Supported environment variables:

- `HF_TOKEN` - your HuggingFace API token (recommended)
- `HF_API_TOKEN` - alternative name for your HuggingFace API token

The provider can pass through configuration parameters to the API. See [HuggingFace Inference API documentation](https://huggingface.co/docs/api-inference/tasks/overview) for task-specific parameters.

Here's an example of how this provider might appear in your promptfoo config:

```yaml
providers:
  - id: huggingface:text-classification:cardiffnlp/twitter-roberta-base-sentiment-latest
```

Using as an assertion for prompt injection detection:

```yaml
tests:
  - vars:
      input: 'Hello, how are you?'
    assert:
      - type: classifier
        provider: huggingface:text-classification:protectai/deberta-v3-base-prompt-injection
        value: SAFE
        threshold: 0.9
```

## Backward compatibility

The `huggingface:text-generation` provider auto-detects when to use chat completion format based on the endpoint URL. If your `apiEndpoint` contains `/v1/chat`, it will automatically use the OpenAI-compatible format:

```yaml
providers:
  # Auto-detects chat completion format from URL
  - id: huggingface:text-generation:meta-llama/Llama-3.1-8B-Instruct
    config:
      apiEndpoint: https://router.huggingface.co/v1/chat/completions

  # Explicit chatCompletion flag (optional)
  - id: huggingface:text-generation:my-model
    config:
      apiEndpoint: https://my-custom-endpoint.com/api
      chatCompletion: true # Force chat completion format
```

You can also explicitly disable chat completion format with `chatCompletion: false` even for `/v1/chat` endpoints.

## Inference endpoints

HuggingFace provides the ability to pay for private hosted inference endpoints. First, go the [Create a new Endpoint](https://ui.endpoints.huggingface.co/new) and select a model and hosting setup.

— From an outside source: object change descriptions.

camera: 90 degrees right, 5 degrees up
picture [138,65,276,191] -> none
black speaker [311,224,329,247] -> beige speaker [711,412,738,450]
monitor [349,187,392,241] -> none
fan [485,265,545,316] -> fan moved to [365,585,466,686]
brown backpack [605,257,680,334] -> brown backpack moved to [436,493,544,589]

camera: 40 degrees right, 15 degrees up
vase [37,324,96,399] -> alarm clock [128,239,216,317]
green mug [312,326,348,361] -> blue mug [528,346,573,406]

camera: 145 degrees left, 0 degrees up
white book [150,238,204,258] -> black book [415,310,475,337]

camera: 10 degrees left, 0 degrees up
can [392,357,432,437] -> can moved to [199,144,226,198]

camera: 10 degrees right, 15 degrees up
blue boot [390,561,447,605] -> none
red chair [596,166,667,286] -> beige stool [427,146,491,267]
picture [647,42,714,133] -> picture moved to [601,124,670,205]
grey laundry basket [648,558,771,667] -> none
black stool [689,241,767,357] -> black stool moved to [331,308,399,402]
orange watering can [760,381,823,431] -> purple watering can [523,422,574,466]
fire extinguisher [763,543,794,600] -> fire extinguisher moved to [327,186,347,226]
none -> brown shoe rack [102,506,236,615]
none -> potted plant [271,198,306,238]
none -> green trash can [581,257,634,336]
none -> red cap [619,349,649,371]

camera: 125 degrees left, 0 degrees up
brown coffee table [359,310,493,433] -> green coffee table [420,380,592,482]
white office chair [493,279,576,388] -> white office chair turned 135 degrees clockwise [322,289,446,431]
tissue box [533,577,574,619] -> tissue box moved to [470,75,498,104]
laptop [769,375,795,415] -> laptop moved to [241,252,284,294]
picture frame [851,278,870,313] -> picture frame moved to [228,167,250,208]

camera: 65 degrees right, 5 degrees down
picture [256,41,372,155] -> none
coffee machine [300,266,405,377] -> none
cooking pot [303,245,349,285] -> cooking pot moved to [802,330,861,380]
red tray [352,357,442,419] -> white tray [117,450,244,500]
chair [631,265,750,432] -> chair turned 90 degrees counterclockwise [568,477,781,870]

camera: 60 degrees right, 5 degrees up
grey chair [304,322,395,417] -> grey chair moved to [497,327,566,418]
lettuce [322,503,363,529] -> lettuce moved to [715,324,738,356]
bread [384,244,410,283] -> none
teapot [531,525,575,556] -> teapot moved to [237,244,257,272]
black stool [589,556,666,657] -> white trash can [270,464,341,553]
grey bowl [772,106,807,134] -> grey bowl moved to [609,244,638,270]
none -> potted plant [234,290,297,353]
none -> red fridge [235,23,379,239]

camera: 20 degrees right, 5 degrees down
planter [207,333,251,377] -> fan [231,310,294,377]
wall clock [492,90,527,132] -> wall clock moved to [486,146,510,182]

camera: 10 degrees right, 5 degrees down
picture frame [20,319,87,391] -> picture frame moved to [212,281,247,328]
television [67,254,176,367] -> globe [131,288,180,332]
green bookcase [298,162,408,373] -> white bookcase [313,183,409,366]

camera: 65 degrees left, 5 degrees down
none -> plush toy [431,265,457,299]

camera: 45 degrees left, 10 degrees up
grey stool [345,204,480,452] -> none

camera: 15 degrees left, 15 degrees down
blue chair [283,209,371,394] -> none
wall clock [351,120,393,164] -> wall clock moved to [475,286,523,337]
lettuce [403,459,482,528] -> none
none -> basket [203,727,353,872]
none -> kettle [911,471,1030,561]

![huggingface inference endpoint creation](/img/docs/huggingface-create-endpoint.png)

Once the endpoint is created, take the `Endpoint URL` shown on the page:

![huggingface inference endpoint url](/img/docs/huggingface-inference-endpoint.png)

Then set up your promptfoo config like this:

```yaml
description: 'HF private inference endpoint'

prompts:
  - 'Write a tweet about {{topic}}:'

providers:
  - id: huggingface:text-generation:gemma-7b-it
    config:
      apiEndpoint: https://v9igsezez4ei3cq4.us-east-1.aws.endpoints.huggingface.cloud
      # apiKey: abc123   # Or set HF_API_TOKEN environment variable

tests:
  - vars:
      topic: bananas
  - vars:
      topic: potatoes
```

## Local inference

If you're running the [Huggingface Text Generation Inference](https://github.com/huggingface/text-generation-inference) server locally, override the `apiEndpoint`:

```yaml
providers:
  - id: huggingface:text-generation:my-local-model
    config:
      apiEndpoint: http://127.0.0.1:8080/generate
```

## Authentication

If you need to access private datasets or want to increase your rate limits, you can authenticate using your HuggingFace token. Set the `HF_TOKEN` environment variable with your token:

```bash
export HF_TOKEN=your_token_here
```

## Datasets

Promptfoo can import test cases directly from HuggingFace datasets. See [Loading Test Cases from HuggingFace Datasets](/docs/configuration/huggingface-datasets) for examples and query parameter details.